### TASK OBJECTIVE
Reproduce the rows below word for word, from the first line up to and including the line with "genus: Xerophyta".

>> begin EXCERPTED RECORDS

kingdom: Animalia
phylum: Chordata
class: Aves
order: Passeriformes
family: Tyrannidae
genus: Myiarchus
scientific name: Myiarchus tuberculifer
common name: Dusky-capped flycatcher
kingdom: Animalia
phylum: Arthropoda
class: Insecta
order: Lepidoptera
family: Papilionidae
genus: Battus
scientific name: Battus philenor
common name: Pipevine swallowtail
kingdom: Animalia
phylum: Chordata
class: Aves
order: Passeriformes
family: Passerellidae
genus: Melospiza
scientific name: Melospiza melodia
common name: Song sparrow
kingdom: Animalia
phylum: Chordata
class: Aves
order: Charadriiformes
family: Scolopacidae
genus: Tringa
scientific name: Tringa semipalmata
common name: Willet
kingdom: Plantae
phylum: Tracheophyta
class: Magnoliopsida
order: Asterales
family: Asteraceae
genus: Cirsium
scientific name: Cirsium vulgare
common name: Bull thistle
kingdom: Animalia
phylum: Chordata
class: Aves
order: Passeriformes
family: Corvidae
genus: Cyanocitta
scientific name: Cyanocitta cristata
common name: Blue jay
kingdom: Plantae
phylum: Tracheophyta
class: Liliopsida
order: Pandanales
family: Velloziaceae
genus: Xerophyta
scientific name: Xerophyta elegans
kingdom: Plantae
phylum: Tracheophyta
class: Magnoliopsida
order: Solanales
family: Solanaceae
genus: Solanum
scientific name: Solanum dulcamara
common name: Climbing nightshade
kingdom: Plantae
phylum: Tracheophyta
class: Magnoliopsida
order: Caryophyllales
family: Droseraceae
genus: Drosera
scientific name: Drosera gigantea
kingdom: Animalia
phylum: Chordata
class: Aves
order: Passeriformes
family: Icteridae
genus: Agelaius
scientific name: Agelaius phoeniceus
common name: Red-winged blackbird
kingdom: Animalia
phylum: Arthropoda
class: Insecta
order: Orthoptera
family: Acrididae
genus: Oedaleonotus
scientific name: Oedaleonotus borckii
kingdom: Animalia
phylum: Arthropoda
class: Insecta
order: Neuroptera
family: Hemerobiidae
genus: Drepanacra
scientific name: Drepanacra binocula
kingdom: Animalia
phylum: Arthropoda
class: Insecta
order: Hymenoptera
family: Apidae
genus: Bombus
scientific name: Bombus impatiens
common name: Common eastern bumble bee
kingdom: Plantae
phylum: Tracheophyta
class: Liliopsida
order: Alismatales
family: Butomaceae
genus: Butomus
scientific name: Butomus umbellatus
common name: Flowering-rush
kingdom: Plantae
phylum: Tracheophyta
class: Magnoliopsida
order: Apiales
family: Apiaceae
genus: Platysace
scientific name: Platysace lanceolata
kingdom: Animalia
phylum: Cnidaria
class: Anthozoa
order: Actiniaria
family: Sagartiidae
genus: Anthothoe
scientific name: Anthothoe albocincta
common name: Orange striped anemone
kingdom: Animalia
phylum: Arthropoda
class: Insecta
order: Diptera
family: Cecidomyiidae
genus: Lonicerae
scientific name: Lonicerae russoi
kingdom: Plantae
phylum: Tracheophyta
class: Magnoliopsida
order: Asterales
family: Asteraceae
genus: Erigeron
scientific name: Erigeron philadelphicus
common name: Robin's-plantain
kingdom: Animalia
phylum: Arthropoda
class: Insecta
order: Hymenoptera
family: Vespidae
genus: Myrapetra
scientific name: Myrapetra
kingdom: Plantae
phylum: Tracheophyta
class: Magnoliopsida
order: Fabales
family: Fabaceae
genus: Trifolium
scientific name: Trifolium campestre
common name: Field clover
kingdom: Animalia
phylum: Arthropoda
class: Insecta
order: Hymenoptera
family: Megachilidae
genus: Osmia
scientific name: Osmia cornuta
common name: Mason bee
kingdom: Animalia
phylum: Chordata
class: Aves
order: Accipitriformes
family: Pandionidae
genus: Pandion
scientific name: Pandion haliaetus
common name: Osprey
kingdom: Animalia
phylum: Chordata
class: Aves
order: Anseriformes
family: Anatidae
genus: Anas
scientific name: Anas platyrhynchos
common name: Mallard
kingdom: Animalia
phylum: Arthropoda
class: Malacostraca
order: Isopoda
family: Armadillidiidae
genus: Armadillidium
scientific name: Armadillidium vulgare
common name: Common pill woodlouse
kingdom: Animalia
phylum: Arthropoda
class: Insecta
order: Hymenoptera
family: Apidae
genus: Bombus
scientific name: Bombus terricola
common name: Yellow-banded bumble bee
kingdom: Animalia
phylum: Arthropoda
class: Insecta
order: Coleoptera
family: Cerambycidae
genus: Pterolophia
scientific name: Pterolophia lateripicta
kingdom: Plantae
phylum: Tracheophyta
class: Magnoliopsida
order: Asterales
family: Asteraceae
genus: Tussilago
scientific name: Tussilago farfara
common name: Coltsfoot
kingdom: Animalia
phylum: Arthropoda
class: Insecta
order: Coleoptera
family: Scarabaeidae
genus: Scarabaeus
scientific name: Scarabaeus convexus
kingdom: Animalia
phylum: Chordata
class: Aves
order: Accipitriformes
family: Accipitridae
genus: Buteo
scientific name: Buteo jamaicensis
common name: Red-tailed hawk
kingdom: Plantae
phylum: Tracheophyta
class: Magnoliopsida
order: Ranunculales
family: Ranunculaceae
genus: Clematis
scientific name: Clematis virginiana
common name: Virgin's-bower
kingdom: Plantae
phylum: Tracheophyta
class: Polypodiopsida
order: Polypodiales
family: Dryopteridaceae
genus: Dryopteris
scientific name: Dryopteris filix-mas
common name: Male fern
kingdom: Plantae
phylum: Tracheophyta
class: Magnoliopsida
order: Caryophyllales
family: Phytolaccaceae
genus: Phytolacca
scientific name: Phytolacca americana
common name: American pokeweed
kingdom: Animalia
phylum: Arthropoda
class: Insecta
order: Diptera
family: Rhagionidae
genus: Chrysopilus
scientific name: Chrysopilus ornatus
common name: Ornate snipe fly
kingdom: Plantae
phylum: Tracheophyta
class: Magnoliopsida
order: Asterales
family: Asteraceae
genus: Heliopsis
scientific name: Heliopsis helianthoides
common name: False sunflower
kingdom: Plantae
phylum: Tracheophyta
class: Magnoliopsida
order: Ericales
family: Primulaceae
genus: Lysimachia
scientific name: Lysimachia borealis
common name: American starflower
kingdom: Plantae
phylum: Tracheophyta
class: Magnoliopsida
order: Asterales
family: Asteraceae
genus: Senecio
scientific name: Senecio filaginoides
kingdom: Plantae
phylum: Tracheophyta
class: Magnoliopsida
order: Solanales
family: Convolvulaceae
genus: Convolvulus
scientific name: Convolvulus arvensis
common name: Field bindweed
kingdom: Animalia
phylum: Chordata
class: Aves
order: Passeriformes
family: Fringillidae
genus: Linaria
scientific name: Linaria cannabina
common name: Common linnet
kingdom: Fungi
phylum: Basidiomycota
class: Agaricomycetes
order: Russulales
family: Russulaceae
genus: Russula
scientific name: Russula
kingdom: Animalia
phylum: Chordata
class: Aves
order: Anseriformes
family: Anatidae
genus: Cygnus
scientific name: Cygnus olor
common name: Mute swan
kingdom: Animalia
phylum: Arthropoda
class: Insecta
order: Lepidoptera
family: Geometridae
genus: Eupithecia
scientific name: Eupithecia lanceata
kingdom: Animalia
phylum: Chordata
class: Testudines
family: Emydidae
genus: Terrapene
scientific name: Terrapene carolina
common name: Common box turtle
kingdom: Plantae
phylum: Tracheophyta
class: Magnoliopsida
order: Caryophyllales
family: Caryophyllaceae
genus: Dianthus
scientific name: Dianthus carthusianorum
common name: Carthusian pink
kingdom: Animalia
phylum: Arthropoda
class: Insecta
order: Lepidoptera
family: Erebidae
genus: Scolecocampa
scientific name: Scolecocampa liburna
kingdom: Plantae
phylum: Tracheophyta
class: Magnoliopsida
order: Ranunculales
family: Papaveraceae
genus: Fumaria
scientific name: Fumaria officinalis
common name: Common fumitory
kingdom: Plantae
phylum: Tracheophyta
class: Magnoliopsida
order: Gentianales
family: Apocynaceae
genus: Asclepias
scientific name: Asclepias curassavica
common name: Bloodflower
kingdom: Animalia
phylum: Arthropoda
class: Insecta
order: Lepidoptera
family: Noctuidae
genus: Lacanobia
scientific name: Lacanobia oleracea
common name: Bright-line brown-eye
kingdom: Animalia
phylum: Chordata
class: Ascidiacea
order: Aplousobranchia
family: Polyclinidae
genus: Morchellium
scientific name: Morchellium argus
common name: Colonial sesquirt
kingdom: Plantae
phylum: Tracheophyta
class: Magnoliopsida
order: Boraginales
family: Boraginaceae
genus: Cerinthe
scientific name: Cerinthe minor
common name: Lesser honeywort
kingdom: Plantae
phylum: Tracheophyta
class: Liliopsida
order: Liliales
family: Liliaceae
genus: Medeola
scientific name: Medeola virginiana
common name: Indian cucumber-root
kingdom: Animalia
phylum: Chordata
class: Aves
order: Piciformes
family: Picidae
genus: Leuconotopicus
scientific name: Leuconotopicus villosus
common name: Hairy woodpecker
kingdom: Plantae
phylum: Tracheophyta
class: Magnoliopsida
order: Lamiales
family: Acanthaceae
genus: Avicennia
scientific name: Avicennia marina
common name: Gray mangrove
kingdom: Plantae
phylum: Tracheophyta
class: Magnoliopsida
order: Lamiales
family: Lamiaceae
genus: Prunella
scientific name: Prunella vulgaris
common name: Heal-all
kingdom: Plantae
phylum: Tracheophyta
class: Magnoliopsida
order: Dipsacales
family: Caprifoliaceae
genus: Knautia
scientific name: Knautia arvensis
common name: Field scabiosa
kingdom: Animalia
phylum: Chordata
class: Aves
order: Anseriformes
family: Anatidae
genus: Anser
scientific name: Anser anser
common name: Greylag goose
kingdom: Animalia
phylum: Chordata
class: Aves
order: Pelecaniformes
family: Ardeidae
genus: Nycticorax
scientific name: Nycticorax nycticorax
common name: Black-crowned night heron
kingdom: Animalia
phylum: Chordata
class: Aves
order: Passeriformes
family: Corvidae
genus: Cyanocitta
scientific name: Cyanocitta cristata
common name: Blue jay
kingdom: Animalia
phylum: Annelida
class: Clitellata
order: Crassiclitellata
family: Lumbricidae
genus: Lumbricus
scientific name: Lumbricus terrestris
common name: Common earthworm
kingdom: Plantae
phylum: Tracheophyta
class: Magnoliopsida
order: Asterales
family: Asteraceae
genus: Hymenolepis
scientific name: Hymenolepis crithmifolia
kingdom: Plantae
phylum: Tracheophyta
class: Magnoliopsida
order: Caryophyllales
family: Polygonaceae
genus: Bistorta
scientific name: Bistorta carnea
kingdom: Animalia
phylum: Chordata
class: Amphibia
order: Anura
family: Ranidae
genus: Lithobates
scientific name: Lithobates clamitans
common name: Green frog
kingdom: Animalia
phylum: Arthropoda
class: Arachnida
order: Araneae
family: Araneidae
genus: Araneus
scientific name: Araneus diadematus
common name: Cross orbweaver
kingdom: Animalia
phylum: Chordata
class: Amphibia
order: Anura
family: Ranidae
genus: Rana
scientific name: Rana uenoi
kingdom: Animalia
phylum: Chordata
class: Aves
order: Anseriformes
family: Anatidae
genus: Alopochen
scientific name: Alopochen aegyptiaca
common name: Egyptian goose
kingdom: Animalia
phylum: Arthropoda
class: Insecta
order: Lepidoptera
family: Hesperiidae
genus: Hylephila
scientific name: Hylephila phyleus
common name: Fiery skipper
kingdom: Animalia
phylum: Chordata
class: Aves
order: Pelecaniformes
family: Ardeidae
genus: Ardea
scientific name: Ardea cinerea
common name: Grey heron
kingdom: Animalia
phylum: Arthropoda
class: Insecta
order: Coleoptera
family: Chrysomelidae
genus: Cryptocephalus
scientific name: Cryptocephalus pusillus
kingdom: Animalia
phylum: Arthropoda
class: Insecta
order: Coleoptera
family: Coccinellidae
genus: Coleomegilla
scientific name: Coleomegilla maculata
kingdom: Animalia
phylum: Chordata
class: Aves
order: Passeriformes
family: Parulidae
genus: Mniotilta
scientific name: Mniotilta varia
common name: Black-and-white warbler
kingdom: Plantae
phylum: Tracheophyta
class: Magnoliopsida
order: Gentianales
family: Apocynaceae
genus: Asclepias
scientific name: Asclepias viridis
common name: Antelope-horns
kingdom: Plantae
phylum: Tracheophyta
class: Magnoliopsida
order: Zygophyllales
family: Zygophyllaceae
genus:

>> end EXCERPTED RECORDS

### RIGHT ANSWER
kingdom: Animalia
phylum: Chordata
class: Aves
order: Passeriformes
family: Tyrannidae
genus: Myiarchus
scientific name: Myiarchus tuberculifer
common name: Dusky-capped flycatcher
kingdom: Animalia
phylum: Arthropoda
class: Insecta
order: Lepidoptera
family: Papilionidae
genus: Battus
scientific name: Battus philenor
common name: Pipevine swallowtail
kingdom: Animalia
phylum: Chordata
class: Aves
order: Passeriformes
family: Passerellidae
genus: Melospiza
scientific name: Melospiza melodia
common name: Song sparrow
kingdom: Animalia
phylum: Chordata
class: Aves
order: Charadriiformes
family: Scolopacidae
genus: Tringa
scientific name: Tringa semipalmata
common name: Willet
kingdom: Plantae
phylum: Tracheophyta
class: Magnoliopsida
order: Asterales
family: Asteraceae
genus: Cirsium
scientific name: Cirsium vulgare
common name: Bull thistle
kingdom: Animalia
phylum: Chordata
class: Aves
order: Passeriformes
family: Corvidae
genus: Cyanocitta
scientific name: Cyanocitta cristata
common name: Blue jay
kingdom: Plantae
phylum: Tracheophyta
class: Liliopsida
order: Pandanales
family: Velloziaceae
genus: Xerophyta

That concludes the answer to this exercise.